- **SOURCE EXTRACT**:
-=-=-
There are international models that could help us. The board examination systems--tightly integrated systems of standards, curriculum and exams—that come from Cambridge Assessment, and that can be found in New South Wales in Australia, Singapore, and several provinces in Canada—just to name a few—provide some outstanding models of curriculum design and tons of expertise on which we could build to create very strong curriculums in the United States. The idea is not to adopt these other curriculums but to identify what others have done internationally and learn from them. They have gone deeply into issues we have not considered. These systems all use curriculum to drive instructional practice to very high standards. Our leading foundations need to understand how critical it is to have curriculum designs that can drive fundamental improvements in instructional practice. Though the will is there in some of our state departments of education, I don't think they have the needed deep expertise. So it will be up to our best universities and our leading not-for-profits. And they will have to decide that this is a major priority for them. I can see a coalition of strong, thoughtful faculty across a number of top universities providing this guidance and leadership, perhaps in association with one of more not-for-profits that have the necessary management expertise.
MT: Education Development Center, where I started my career in education years ago, did this back in the 60s and developed some of the finest mathematics and science curriculum this country has ever seen, so there is a precedent here. When we look around the world for powerful curriculum designs, we find board examinations built around standards and syllabi.
GW: Some of the most respected programs in the USA are just that: the Advanced Placement program and the International Baccalaureate have those characteristics.
MT: Most of the top-performing countries have systems of this sort. Their assessments aren't directly based on standards but on the course as it is described in the syllabus. The best example worldwide is the work of Cambridge Assessment, used in more than 150 countries. Their exams cost about what the Advanced Placement tests cost, between two and three times what the new consortium tests will cost. One reason is that they are scored by human beings rather than computers, and the other is that they release all the questions every year with examples of papers that received good scores and analyses of why they got those scores. That means that teachers know, parents know, and kids know what good student work looks like. It is actually these pieces of student work that set the standard. But American test-makers won't release the questions in the tests each year and they won't show you examples of the student responses that get top grades. They won't show teachers how their students do on particular test items, so the teachers don't know after the tests are given what their students need to work on to do better the next time. So, compared to students and teachers in other countries, our students and teachers are flying blind. Their curriculum and exam system, unlike the systems of the top performers, is designed to measure student performance, but not to improve it.
GW: All that is true. It is also true that the system you just described provides the best professional development for teachers I have ever seen. When you release the items and provide examples of student work that meets the standards, you can then engage teachers in conversations about why a particular piece of student work meets the standards. When teachers bring the work of their own students to a meeting with other teachers, it promotes a conversation about why your students were able to meet the standards, while mine did not. These conversations quickly get to the most important issues in teaching and learning. Not enough of this is happening today in the US. There is too little deep professional exchange about content, pedagogy, and student work going on in our schools, and, until there is, the Common Core will not be implemented as it should be implemented.
When I was commissioner in Kentucky, we did have opportunities of this kind for teachers. Again, the point is that we do not have to create new models. In some cases, we can resurrect very good ones we've used before. The longer we delay providing these types of support, the more frustrated we will become.
-=-=-
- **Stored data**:
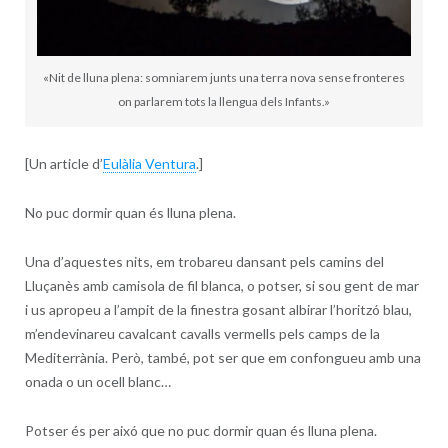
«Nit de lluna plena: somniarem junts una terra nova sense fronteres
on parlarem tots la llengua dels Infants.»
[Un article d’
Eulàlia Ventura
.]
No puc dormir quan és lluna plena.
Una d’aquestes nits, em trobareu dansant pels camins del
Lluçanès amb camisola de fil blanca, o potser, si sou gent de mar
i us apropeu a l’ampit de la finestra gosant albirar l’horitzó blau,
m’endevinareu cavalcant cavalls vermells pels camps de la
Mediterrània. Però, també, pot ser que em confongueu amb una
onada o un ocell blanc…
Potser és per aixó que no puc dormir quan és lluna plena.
-=-=-
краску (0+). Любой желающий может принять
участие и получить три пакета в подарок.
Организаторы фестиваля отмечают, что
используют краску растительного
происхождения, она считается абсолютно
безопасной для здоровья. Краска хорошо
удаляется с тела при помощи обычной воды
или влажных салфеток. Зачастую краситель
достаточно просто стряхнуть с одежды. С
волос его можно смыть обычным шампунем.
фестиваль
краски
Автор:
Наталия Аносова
-=-=-
- **CHECK YOUR UNDERSTANDING**:
1: In the education interview, in how many countries is the work of Cambridge Assessment used?
2: Retype the lines of the stored data listing exactly, starting at the line that contains "краску (0+). Любой желающий может принять" and ending after the line that contains "достаточно просто стряхнуть с одежды. С".

- **WRITTEN ANSWERS**:
1: More than 150 countries.

2:
краску (0+). Любой желающий может принять
участие и получить три пакета в подарок.
Организаторы фестиваля отмечают, что
используют краску растительного
происхождения, она считается абсолютно
безопасной для здоровья. Краска хорошо
удаляется с тела при помощи обычной воды
или влажных салфеток. Зачастую краситель
достаточно просто стряхнуть с одежды. С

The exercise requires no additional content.